### TASK INSTRUCTIONS:
Return each line below that contains the string "loads". Case counts.

### SOURCE DATA:
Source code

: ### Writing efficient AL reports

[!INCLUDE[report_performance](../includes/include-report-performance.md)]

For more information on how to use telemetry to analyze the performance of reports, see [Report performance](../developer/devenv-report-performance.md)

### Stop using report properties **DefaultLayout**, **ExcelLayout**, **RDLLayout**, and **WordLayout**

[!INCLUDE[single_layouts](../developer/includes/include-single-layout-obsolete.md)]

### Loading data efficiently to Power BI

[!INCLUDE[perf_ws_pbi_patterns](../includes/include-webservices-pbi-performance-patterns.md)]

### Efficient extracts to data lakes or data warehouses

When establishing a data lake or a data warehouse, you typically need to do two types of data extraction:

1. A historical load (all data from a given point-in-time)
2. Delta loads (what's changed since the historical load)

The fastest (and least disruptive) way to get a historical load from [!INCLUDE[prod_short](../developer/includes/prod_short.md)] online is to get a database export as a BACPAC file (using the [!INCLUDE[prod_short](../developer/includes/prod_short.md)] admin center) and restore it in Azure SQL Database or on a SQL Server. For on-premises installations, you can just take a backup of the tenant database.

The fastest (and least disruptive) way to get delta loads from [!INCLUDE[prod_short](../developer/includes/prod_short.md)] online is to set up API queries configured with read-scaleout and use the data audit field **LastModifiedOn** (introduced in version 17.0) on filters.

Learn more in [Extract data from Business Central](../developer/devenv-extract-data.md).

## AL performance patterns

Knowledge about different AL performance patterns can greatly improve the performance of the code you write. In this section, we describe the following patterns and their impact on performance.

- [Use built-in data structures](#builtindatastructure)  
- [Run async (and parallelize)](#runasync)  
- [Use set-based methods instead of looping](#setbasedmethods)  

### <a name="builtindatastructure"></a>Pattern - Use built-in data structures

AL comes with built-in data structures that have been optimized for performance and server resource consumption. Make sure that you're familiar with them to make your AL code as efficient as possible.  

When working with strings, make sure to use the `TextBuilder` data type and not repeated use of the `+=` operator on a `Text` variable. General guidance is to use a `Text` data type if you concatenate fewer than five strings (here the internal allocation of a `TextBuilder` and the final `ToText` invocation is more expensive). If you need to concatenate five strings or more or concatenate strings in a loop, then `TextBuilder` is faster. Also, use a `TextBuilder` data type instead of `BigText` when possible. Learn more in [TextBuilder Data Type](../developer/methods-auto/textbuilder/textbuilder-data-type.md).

### EXERCISE SOLUTION:
2. Delta loads (what's changed since the historical load)
The fastest (and least disruptive) way to get delta loads from [!INCLUDE[prod_short](../developer/includes/prod_short.md)] online is to set up API queries configured with read-scaleout and use the data audit field **LastModifiedOn** (introduced in version 17.0) on filters.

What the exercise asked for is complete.